無人島で新人研修 災害対応学ぶ ブラックアウト経験した札幌の企業

火吹き棒を使い火おこしをする澤崎さん(奥)ら=西海市西彼町、田島

 2018年の北海道胆振東部地震で国内初の全域停電(ブラックアウト)などを経験した札幌市の企業が、長崎県西海市西彼町の無人島、田島で7日から1泊2日の新人研修を行い、キャンプを通じて災害時の対応策などを学んだ。
 地震は9月6日未明に発生し、厚真町で最大震度7を観測。道内全域295万戸が停電となるブラックアウトが起き、ほぼ解消するまでに2日間を要した。
 研修をしたのは介護・障害福祉事業などを手がける「3eee(スリー)」。地震による停電などの影響で、加盟店含む約50事業所で通所サービスなどが提供できない状況に陥ったという。研修はこの苦い経験を踏まえ昨年から同島で実施。緊急時に事業継続計画(BCP)にのっとった行動ができるよう、判断力などを身に付けることを目的としている。

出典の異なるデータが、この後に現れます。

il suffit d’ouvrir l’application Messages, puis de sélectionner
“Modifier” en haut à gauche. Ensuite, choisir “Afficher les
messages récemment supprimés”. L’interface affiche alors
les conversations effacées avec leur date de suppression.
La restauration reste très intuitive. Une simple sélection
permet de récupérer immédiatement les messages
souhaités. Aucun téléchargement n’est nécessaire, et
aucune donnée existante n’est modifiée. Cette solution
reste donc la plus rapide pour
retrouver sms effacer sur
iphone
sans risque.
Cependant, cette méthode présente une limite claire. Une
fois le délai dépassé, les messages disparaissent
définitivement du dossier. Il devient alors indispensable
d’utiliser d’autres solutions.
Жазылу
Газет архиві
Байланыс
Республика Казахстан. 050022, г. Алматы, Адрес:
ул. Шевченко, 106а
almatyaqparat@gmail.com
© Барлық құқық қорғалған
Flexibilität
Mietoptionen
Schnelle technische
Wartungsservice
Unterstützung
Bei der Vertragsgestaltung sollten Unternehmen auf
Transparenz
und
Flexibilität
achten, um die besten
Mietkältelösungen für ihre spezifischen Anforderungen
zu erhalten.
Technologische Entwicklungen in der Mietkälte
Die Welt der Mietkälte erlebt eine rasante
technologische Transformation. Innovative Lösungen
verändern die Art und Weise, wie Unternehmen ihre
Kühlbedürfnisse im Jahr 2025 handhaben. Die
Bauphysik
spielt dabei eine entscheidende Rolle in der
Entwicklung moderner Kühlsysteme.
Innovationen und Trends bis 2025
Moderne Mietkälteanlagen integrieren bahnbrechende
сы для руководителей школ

 4月に入社した同社事業統括本部の安藤優海さん(22)と児童指導員の澤崎晴香さん(23)ら8人と、外部の介護関連企業から4人が参加。テント設営など拠点づくりをしながら、火をおこしての料理や、落ちていた竹で飯ごうやカップ作りに取り組んだ。
 参加者は慣れない気候と環境の中、自分で考え、時には協力しながら技能を習得。研修を終え安藤さんは「臨機応変に対応することの重要性を学べた」、澤崎さんは「利用者を守るために何ができるのか考えさせられた」と振り返った。